Bellevue Sch. Dist. v. Brazier Constr.

Annotate this Case

100 Wn.2d 776 (1984)

675 P.2d 232

BELLEVUE SCHOOL DISTRICT NO. 405, Appellant, v. BRAZIER CONSTRUCTION COMPANY, Defendant, R.F. BARKSHIRE CONSTRUCTION COMPANY, INC., ET AL, Respondents.

No. 49099-6.

The Supreme Court of Washington, En Banc.

January 19, 1984.

Foster, Pepper & Riviera, Marco J. Magnano, David C. Anderson, and John H. Pierce, for appellant.

Robert P. Piper, Mary Ellen Hanley, Philip A. Talmadge, and Anthony R. Winchester (of Karr, Tuttle, Koch, Campbell, Mawer & Morrow, P.S.); Sam E. Baker, Jr. (of Oles, Morrison, Rinker, Stanislaw & Ashbaugh); Philip T. Hutchinson (of Casey, Pruzan & Kovarik); and Martin E. Snodgrass (of Keller, Jacobson, Hole, Jackson & Snodgrass), for respondents R.F. Barkshire Construction Co., et al.

Donald C. Harrison, for respondent General Insurance Co.

DORE, J.

Plaintiff Bellevue School District filed this action for breach of construction contracts in connection with the construction from 1963-65 of Newport High School. The complaint alleged design and construction defects generally relating to sufficiency of structural support in the building walls and failure to secure adequately the roofs of the buildings to the walls.

Defendants moved for summary judgment, arguing *778 plaintiff's claim was barred by RCW 4.16.310, which limits actions based on construction contracts to those which accrue within 6 years of substantial completion of construction. The Superior Court granted defendants' motion for summary judgment of dismissal and made the following findings:

2. [The school district's] complaint and the claims and causes of action asserted therein against moving defendants are barred by RCW 4.16.300-.310. 3. The plaintiff school district is a municipal corporation. 4. Plaintiff did not bring this action for the benefit of the state. 5. There is no rational distinction between an action of this character initiated by a school district and one initiated by a private party under similar circumstances; and there is thus no reason to apply a different time within which the School District must bring its action. 6. Application of RCW 4.16.160 to permit an action by a school district which would otherwise be barred by RCW 4.16.300-.310 is unconstitutional under the equal protection clauses of the State and the Federal Constitutions.

▸ **INSTRUCTION**:
Answer these questions using the court opinion in the Bellevue School District case.
1. During which years was Newport High School built?
2. Which court decided this case?
3. What type of entity did the Superior Court find the school district to be?
The entries after this passage come from a different source.

▸ **DATASET RECORDS**:
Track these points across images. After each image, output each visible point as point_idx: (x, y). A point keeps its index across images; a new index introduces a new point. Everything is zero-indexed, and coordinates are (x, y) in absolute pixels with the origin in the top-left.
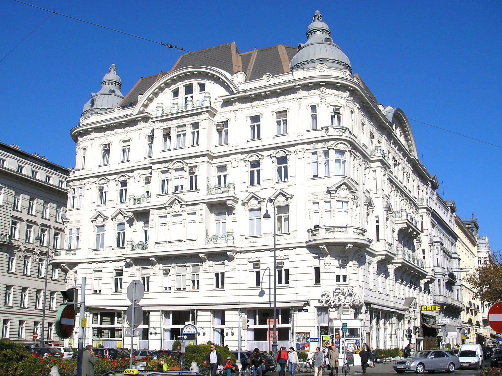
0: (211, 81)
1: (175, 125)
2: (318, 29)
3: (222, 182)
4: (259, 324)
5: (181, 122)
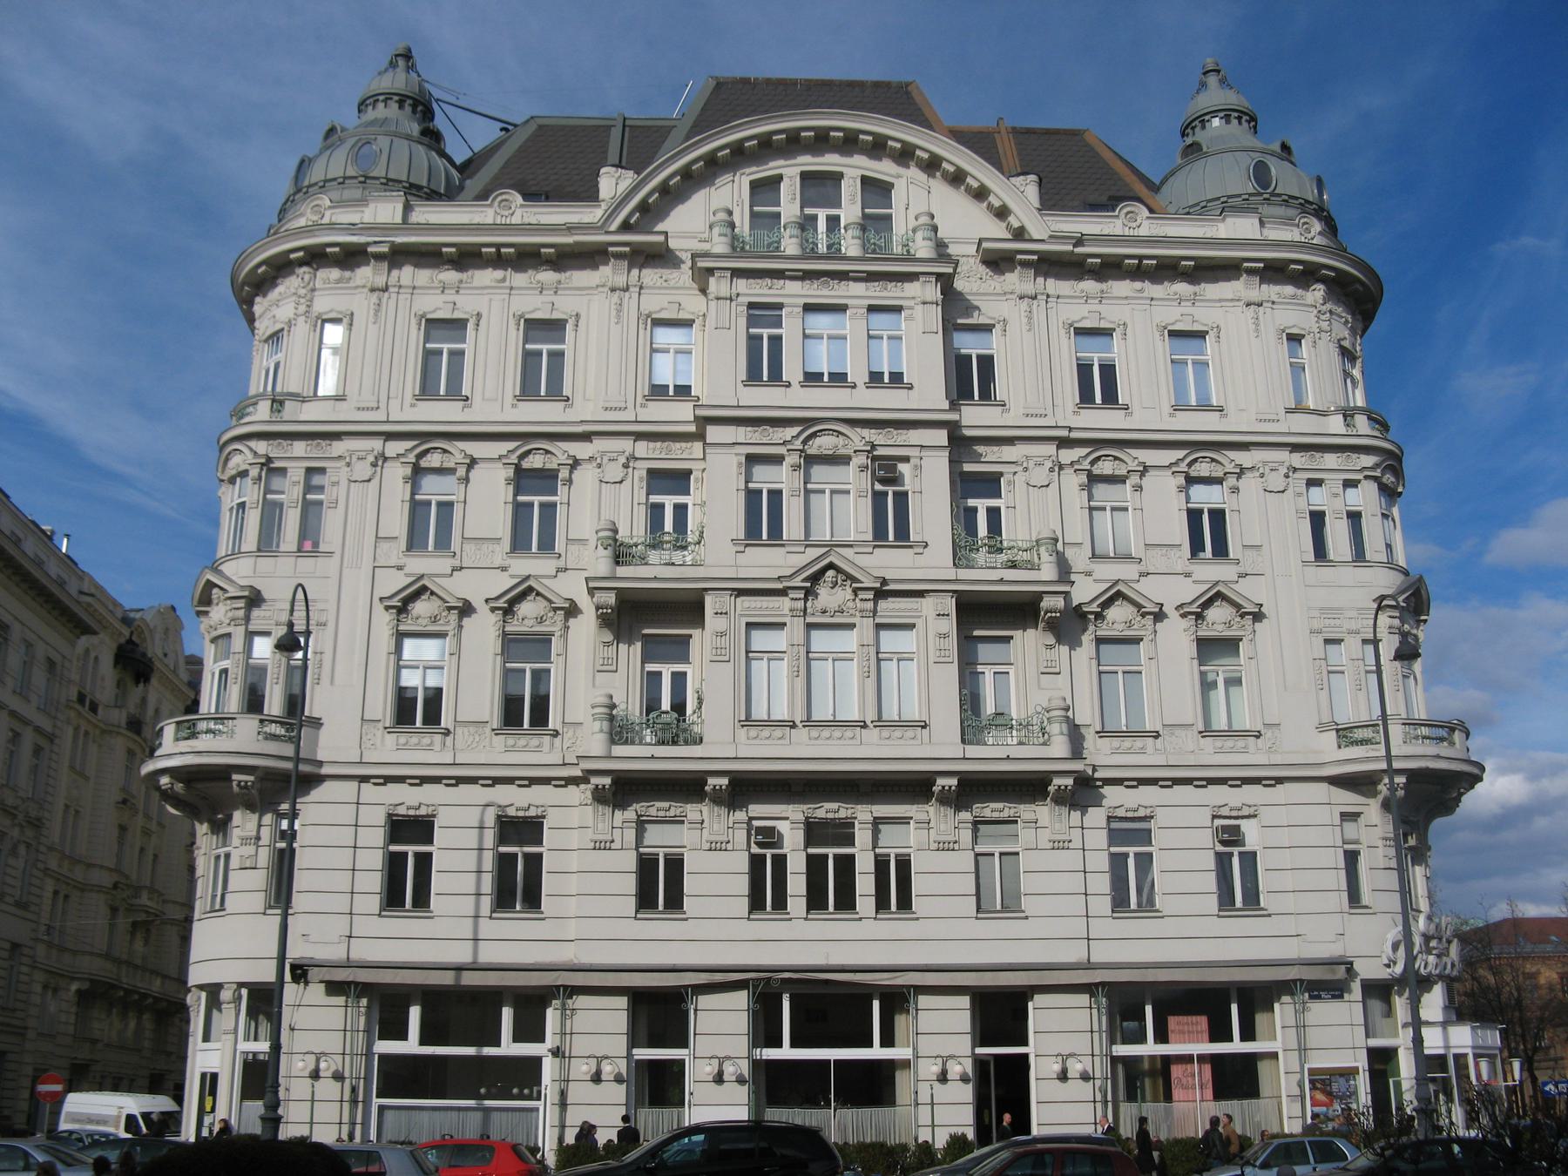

▸ **RESULT**:
1. 1963-65
2. The Supreme Court of Washington, En Banc
3. A municipal corporation